Activities –
1. Quote the post on Brexit and customs word for word, beginning at the words "The transition phase" and stopping after the words "(some) national parliaments.".
2. In the post on Brexit and customs, which aspects of goods declared on importation does it say should be examined critically in a no-deal Brexit?

Document section –

- October 6, 2020
- Posted by: Florence
- Categories: Brexit, Customs
The United Kingdom (UK) left the EU on January 31, 2020. The parties agreed that a transition phase will apply until 1 January 2021. In this transition phase, the UK is part of the EU regulatory framework and still has virtually all the rights and obligations of an EU Member State. No customs duties, VAT and excise duties are levied in the case of border crossing of goods.
The transition phase would then give the parties the opportunity to reach a trade agreement (“Brexit deal”). But the chance that such an agreement will actually be reached is getting smaller by the day. Although the deadline for closing a trade deal will officially expire at the end of this year, the term is actually even shorter. The EU has always indicated that a trade agreement must be concluded at the end of October in order to meet the deadline of 1 January 2021 at all. After all, the agreement must also still be converted into legislation and receive the approval of the European Parliament and (some) national parliaments.
Boris Johnson, who appears to be on a collision course, recently even gave the negotiators until October 15 to reach an agreement.
The risk of a “no-deal” Brexit is therefore increasing by the day.
Levying of duties as result
A “no-deal” has far-reaching consequences for the levying of customs duties, excise and VAT. Due to Brexit the UK has become a third country for the EU and as, in a no-deal scenario, the EU and the UK will not have made any bilateral arrangements on reduced customs duties, the tariffs of customs duties are subject to the rules as set by the World Trade Organization (WTO) according to the so-called “Most Favored Nations” principle. This means that when setting customs tariffs, there should be no discrimination against countries and that, as an example, the customs tariffs applied to imports of goods from the US also apply to imports from the UK. This results is a significant cost item.
If the situation of a ‘no-deal’ Brexit arises, it is even more important to take a critical look at the classification, origin and value of goods declared upon importation of UK goods in the EU and vice versa to prevent that too much duties are paid.

The data –

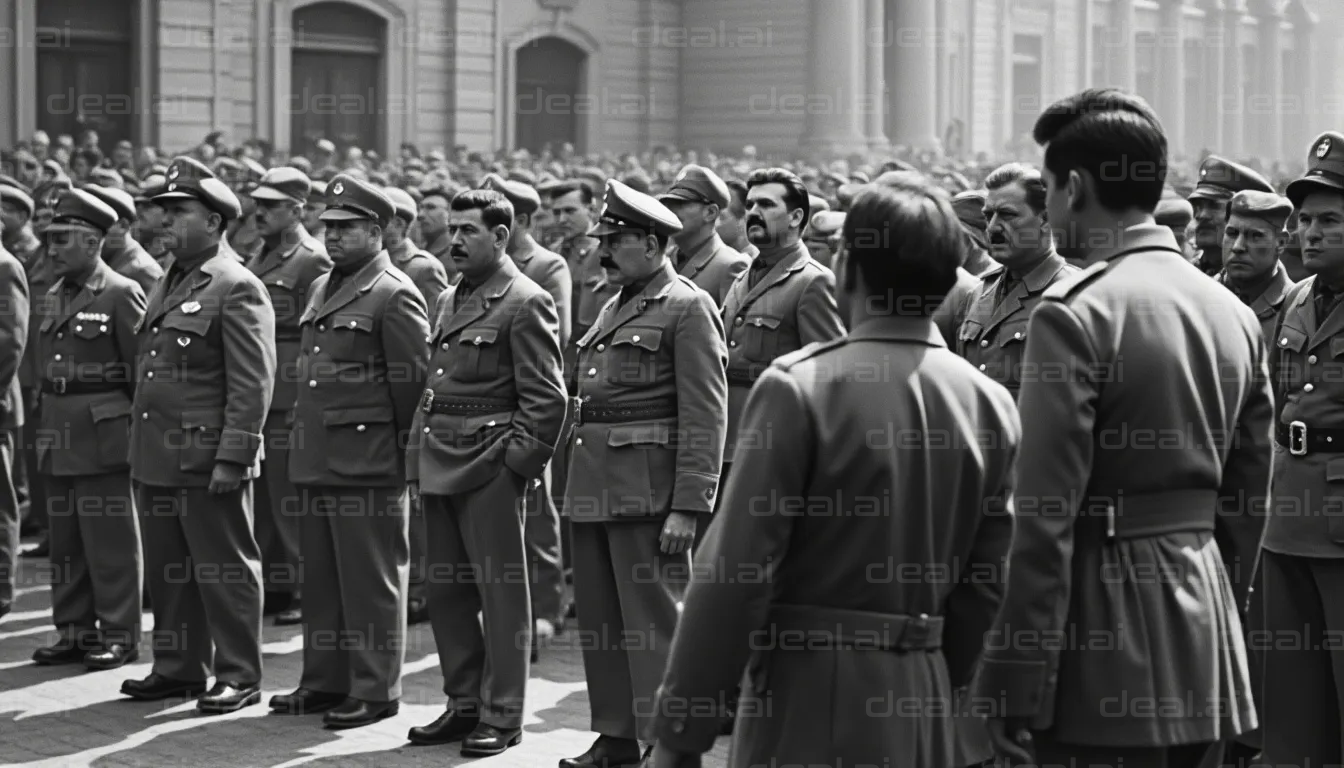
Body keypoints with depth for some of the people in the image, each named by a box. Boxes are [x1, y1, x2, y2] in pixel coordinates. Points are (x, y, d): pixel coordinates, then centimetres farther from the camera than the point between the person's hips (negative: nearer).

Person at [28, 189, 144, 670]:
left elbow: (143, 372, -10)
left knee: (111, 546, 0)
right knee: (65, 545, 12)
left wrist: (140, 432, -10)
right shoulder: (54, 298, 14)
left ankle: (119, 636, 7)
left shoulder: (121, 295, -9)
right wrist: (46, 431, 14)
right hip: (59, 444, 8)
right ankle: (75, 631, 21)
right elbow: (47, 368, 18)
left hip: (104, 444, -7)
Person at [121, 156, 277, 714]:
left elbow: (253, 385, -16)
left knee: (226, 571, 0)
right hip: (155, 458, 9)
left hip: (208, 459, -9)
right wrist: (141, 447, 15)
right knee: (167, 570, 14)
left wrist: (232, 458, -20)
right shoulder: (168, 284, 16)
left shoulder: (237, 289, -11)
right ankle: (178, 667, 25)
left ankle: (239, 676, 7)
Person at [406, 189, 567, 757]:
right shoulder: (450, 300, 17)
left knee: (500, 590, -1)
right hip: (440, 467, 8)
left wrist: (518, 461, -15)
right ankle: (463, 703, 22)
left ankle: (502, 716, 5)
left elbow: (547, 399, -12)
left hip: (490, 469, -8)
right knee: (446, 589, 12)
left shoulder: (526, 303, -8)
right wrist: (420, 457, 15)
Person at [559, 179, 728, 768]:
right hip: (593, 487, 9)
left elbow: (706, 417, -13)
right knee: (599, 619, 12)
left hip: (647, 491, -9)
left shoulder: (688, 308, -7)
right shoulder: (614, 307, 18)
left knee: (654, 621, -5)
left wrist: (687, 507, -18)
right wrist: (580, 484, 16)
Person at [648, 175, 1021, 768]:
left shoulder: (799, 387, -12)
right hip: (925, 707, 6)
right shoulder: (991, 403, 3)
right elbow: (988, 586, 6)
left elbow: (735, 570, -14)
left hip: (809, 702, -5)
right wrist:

Answers per task –
1.
The transition phase would then give the parties the opportunity to reach a trade agreement (“Brexit deal”). But the chance that such an agreement will actually be reached is getting smaller by the day. Although the deadline for closing a trade deal will officially expire at the end of this year, the term is actually even shorter. The EU has always indicated that a trade agreement must be concluded at the end of October in order to meet the deadline of 1 January 2021 at all. After all, the agreement must also still be converted into legislation and receive the approval of the European Parliament and (some) national parliaments.

2.
- Classification
- Origin
- Value